Other activities, I learned to avoid. Painting my nails is never an option because I cannot handle the smallest imperfection. I hardly ever put my hair up because I constantly want to redo it until it is controlled. Some hairstyle that may look controlled and perfect to me one second will look horrid in just another glance. This is okay though. As I said, I had to choose my battles because I would not be able to fix everything. For someone who wants everything in their life to be controlled, this was a difficult lesson to instill in my brain.
By fighting my own battles, I have been able to keep my anxiety from controlling every aspect of my life. From an early age, I was able to recognize my issues and train myself to be better. Working through my problems by myself has enabled me to fight other issues head on and with little hesitation. Fighting the little things has helped me overcome the big things. I truly believe that if I had let those issues build, my mental health journey would have been a downward spiral. My bad habits would have only worsened and progressed to a point where in order to function I may have had to get medicated or seek professional help. People must learn how to fight their own battles. Constantly delegating issues to other people in hopes that they can solve your problems will not help you progress.

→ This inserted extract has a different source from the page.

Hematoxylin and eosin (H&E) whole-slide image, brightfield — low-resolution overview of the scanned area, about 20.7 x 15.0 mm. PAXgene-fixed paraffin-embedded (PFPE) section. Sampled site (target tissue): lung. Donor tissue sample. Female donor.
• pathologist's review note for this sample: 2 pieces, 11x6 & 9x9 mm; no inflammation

While I understand that not all problems can be solved alone, people today are too willing to get other people to solve their problems. Asking for help is admirable, but people need to learn when the asking is appropriate. Personal effort should be expended before reaching out. In my case, personal effort allowed me to overcome my issues.
Today's society is built on instant gratification. People want instant answers to complicated issues. Regarding mental health, people frequently go straight to medication to make the problem go away. This is not typically the best. In reality, while medication can help suppress bad behavior and help someone be able to function at a normal level, medication cannot solve the whole issue by itself. I am not saying that medication is never helpful; some people really need medication to function properly, but in my opinion medication should be a last resort in most cases. Or at the very least, medication should be used alongside other therapeutic practices or solutions that may not have other lasting physical and emotional effects that often accompany prescribed drugs. By looking at the big picture, people can become overwhelmed and feel helpless. In order to overcome this, one should work on a problem piece by piece. Once they have done all that they can, they should then seek help from external sources.